The Many Twists In The Tale Of Meta’s Unending Feud In Kenya

By  |  April 18, 2023

The protracted feud that has Meta—parent to Facebook, Instagram, and WhatsApp—mired in seemingly unending controversy in Kenya has taken another turn.

A ruling by the High Court in Kenya has ordered Meta to desist from engaging any third-party content moderators in what is the latest fallout from a case filed by 43 content moderators suing Meta over allegations of discrimination.

Following the controversy that gripped its former moderation partner Sama after disgruntled staff in Kenya went public with allegations of poor working conditions, Meta is understood to have severed ties with Sama and contracted Majorel; a Luxembourg-based outsourcing company that would be taking up the Meta moderation contract in Nairobi. Majorel currently also has content moderation contracts with TikTok in Nairobi and Meta in Morocco.

Some 260 Sama employees were let go after Meta ended its contract with Sama in the midst of the upheaval, and many of them sought new content moderation jobs with Majorel. However, none of the former Sama employees that had applied to jobs at Majorel was called for interviews or received offers from Meta’s new contractor, according to reporting by WIRED, which cited evidence of discrimination.

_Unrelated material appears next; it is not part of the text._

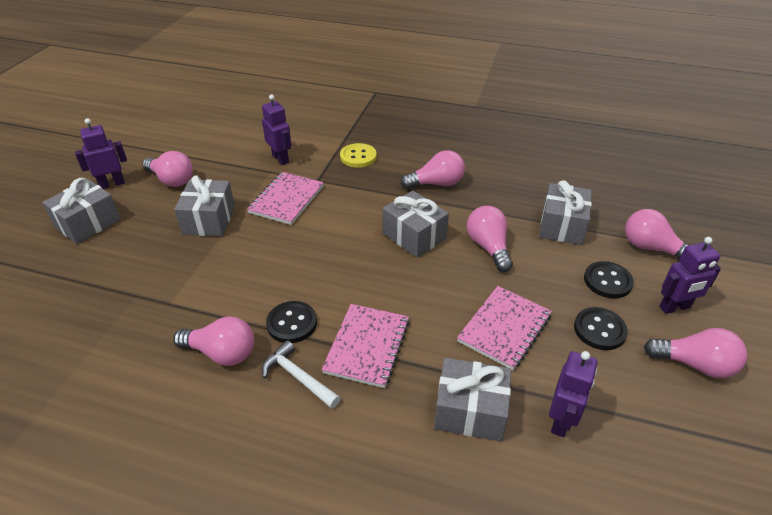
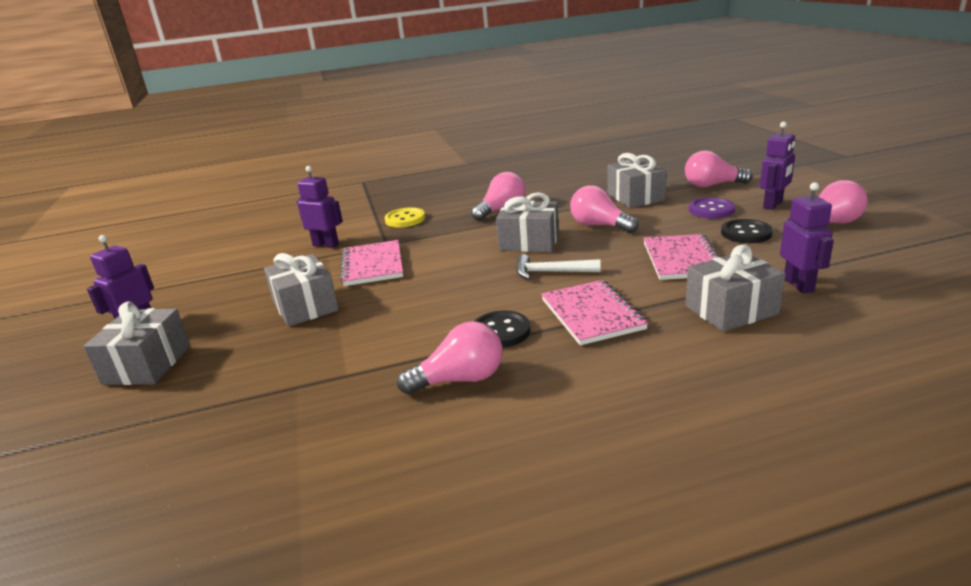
camera: 30 degrees left, 15 degrees down
(172, 180) = (216, 298): pink light bulb -> none
(298, 377) = (560, 359): white hammer -> white hammer (551, 272)
(607, 281) = (711, 210): black button -> purple button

“There are rumors that Majorel is saying they are trying to avoid ‘troubles,’” one affected individual is quoted as saying. “If your profile has Sama on it, you will never be considered, no matter how qualified or good you are at what you do.”

The rumours the above individual and his coworkers heard that they were passed on because they had been blacklisted due to their past ties to Sama are true, according to a new lawsuit filed on behalf of 43 former Sama content moderators by the UK nonprofit Foxglove Legal and the Kenyan law firm Nzili and Sumbi Advocates, which also argues that Majorel explicitly instructed its recruiters to steer clear of candidates from Sama.

The petition claims that, contrary to what Meta and Sama claimed, the termination of the Sama contract was an attempt to punish employees for organizing and speaking out. Sama, Majorel, and Meta are named in the lawsuit.

Sama never sent out a notice of redundancy, according to the filing. Additionally, it is claimed in the lawsuit that Majorel used discriminatory hiring practices by avoiding employing any former Sama employees, as Meta specifically ordered.

In text messages reportedly shared with the legal team and seen by WIRED, recruiters for Majorel told prospective candidates from Sama that they wouldn’t be considered. “The company will not accept candidates from Sama. It’s a strict no,” one reportedly said. Meta, Sama, and Majorel did not comment.

The matter proceeded to court, the latest in a series of legal skirmishes, and the court has ordered Meta not to engage third parties “through employment, subcontracting, or any manner whatsoever, content moderators to serve the Eastern and Southern African region through the 4th respondent (Majorel) or through any other agent, partner or representative, or in any manner whatsoever, engaging moderators to do the work currently being done by the moderators engaged through the 3rd respondent (Sama) pending the hearing of this application,” reports TechTrends Kenya, a local publication.

Since it had already hired 200 moderators and established a centre in Kenya, Majorel claims that the verdict will have a negative impact on its operation and is attempting to appeal.

In response, Sama claimed that since its contract with Facebook had already ended, it was amassing a significant wage bill by keeping moderators without a job.

The foundations of the crisis go back to 2019 when one Sama moderator Daniel Motaung tried to establish a union at Sama in 2019 so that the staff could speak out against poor working conditions and low pay as a group.

It has been reported that moderators in Kenya who worked for Sama for several years, making sure images of violence, child abuse, and sexual exploitation stayed off Facebook and Instagram, made about KES 60 K (USD 483.00) a month. 

After being let go, Motaung sued Sama in Kenya’s labour court, claiming that Sama had engaged in union busting and that its working conditions amounted to forced labour and human trafficking. This set off a torrent of further concerning allegations against Meta’s moderation partner in Africa, leading to pressure that ultimately forced Meta to end its association with Sama.

Sama has refuted the accusations, while Meta has distanced itself from the situation by claiming that Motaung is not an employee and contesting the legitimacy of the Kenyan court’s jurisdiction.